Worauf man sich bei diesem Buch einlassen können sollte, ist der Umstand, dass Paranormales und Mystik eine Rolle spielen, so dass der Thriller stellenweise mehr ins „fantasiemäßige“ abdriftet. Man sollte einiges in Zweifel ziehen von dem, was im Hinblick auf wissenschaftliche Erkenntnisse in diesem Buch präsentiert wird. So gibt es diverse Exkurse zu unterschiedlichen Wissensgebieten (z.B. zur Thanatologie etc.), aber das meiste davon ist erfunden! Darüber sollte man sich im Klaren sein. Der Autor verwebt reale Schlagworte und Konzepte aus der Wissenschaft mit fiktiven Ideen und Spekulationen.

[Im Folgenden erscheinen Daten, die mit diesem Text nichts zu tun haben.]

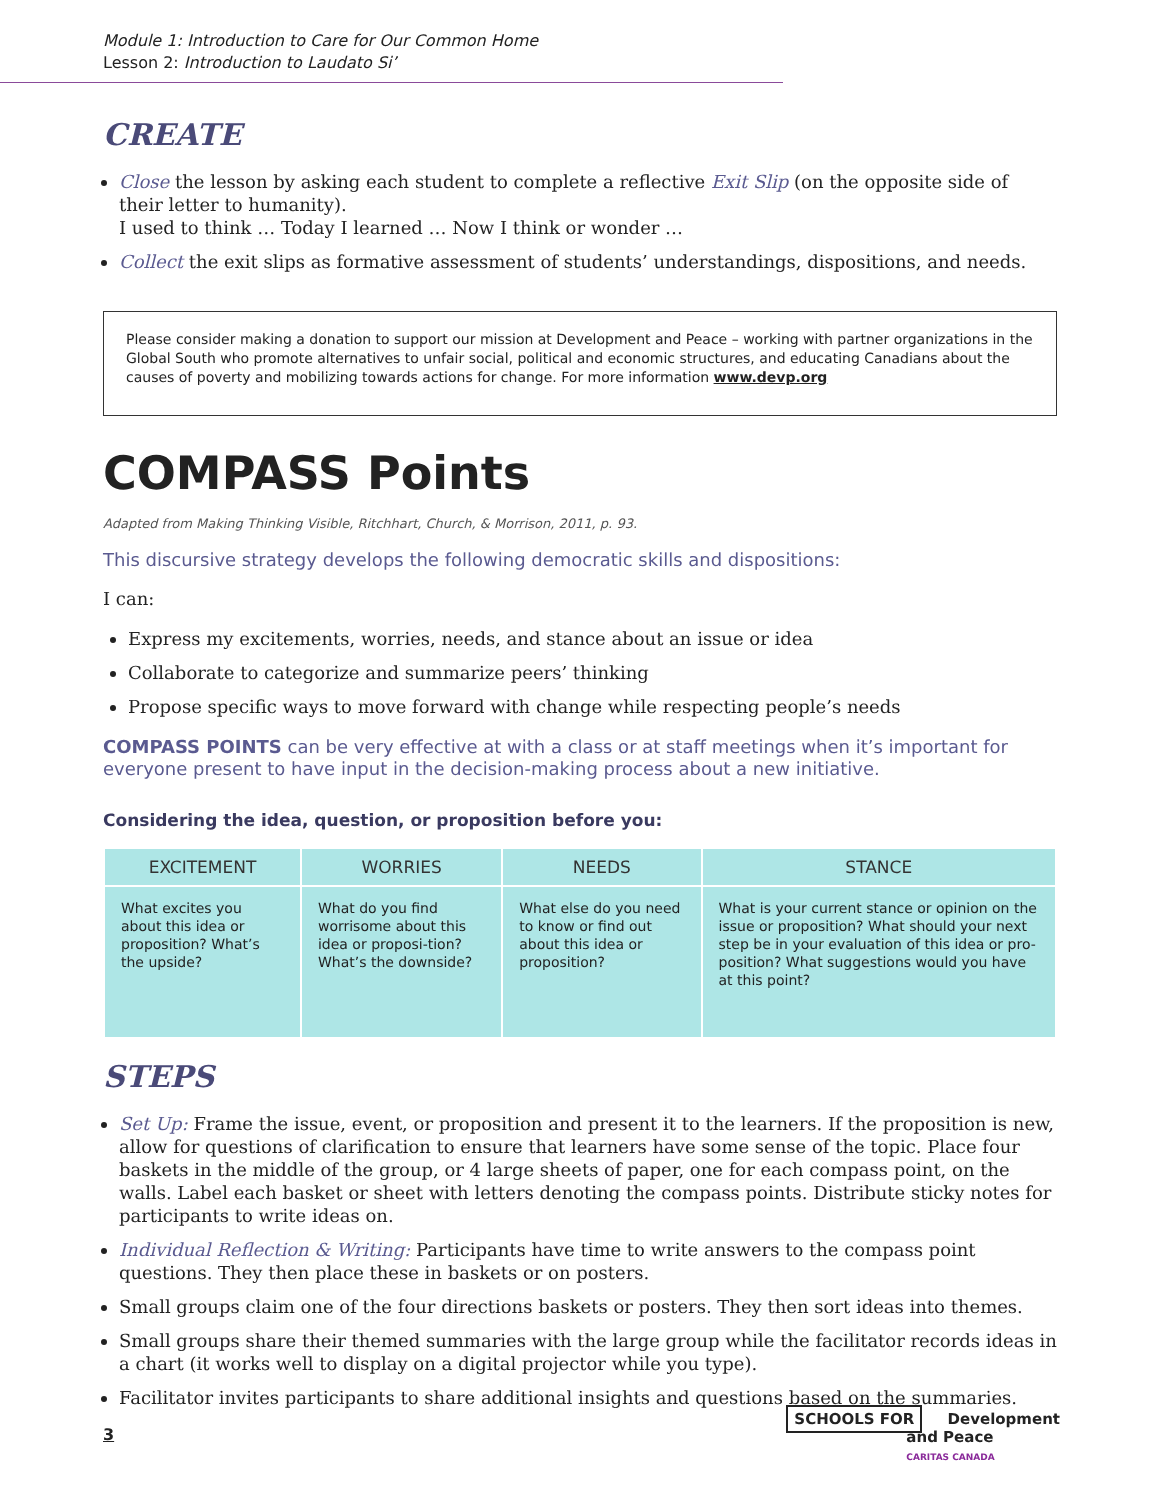Module 1: Introduction to Care for Our Common Home
Lesson 2: Introduction to Laudato Si’
CREATE
Close the lesson by asking each student to complete a reflective Exit Slip (on the opposite side of their letter to humanity).
I used to think … Today I learned … Now I think or wonder …
Collect the exit slips as formative assessment of students’ understandings, dispositions, and needs.
Please consider making a donation to support our mission at Development and Peace – working with partner organizations in the Global South who promote alternatives to unfair social, political and economic structures, and educating Canadians about the causes of poverty and mobilizing towards actions for change. For more information www.devp.org
COMPASS Points
Adapted from Making Thinking Visible, Ritchhart, Church, & Morrison, 2011, p. 93.
This discursive strategy develops the following democratic skills and dispositions:
I can:
Express my excitements, worries, needs, and stance about an issue or idea
Collaborate to categorize and summarize peers’ thinking
Propose specific ways to move forward with change while respecting people’s needs
COMPASS POINTS can be very effective at with a class or at staff meetings when it’s important for everyone present to have input in the decision-making process about a new initiative.
Considering the idea, question, or proposition before you:
| EXCITEMENT | WORRIES | NEEDS | STANCE |
| --- | --- | --- | --- |
| What excites you about this idea or proposition? What’s the upside? | What do you find worrisome about this idea or proposi-tion? What’s the downside? | What else do you need to know or find out about this idea or proposition? | What is your current stance or opinion on the issue or proposition? What should your next step be in your evaluation of this idea or pro-position? What suggestions would you have at this point? |
STEPS
Set Up: Frame the issue, event, or proposition and present it to the learners. If the proposition is new, allow for questions of clarification to ensure that learners have some sense of the topic. Place four baskets in the middle of the group, or 4 large sheets of paper, one for each compass point, on the walls. Label each basket or sheet with letters denoting the compass points. Distribute sticky notes for participants to write ideas on.
Individual Reflection & Writing: Participants have time to write answers to the compass point questions. They then place these in baskets or on posters.
Small groups claim one of the four directions baskets or posters. They then sort ideas into themes.
Small groups share their themed summaries with the large group while the facilitator records ideas in a chart (it works well to display on a digital projector while you type).
Facilitator invites participants to share additional insights and questions based on the summaries.
3
SCHOOLS FOR Development
and Peace
CARITAS CANADA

Nicht immer fällt die Abgrenzung leicht zwischen dem, was real und was fiktiv ist (so ging es mir zumindest). Deshalb hätte ich ein Nachwort interessant gefunden, in dem der Autor darlegt, wovon er sich inspirieren lassen hat und was er wie fiktionalisiert hat.


Auch die letzten 100 Seiten haben mich nicht überzeugt. Eine Wendung in Bezug auf eine Figur fand ich viel zu weit hergeholt und konstruiert. Das war mir dann doch zu abgedreht und in psychologischer Hinsicht absolut unglaubwürdig. Auch zieht die Spannung am Ende nicht spürbar an, sondern sie bleibt auf einem konstanten Niveau. Das alles führt dazu, dass ich diesem Buch keine 5 Sterne geben kann. Ich schwanke zwischen 3 und 4 Sternen und komme so auf 3,5 Sterne.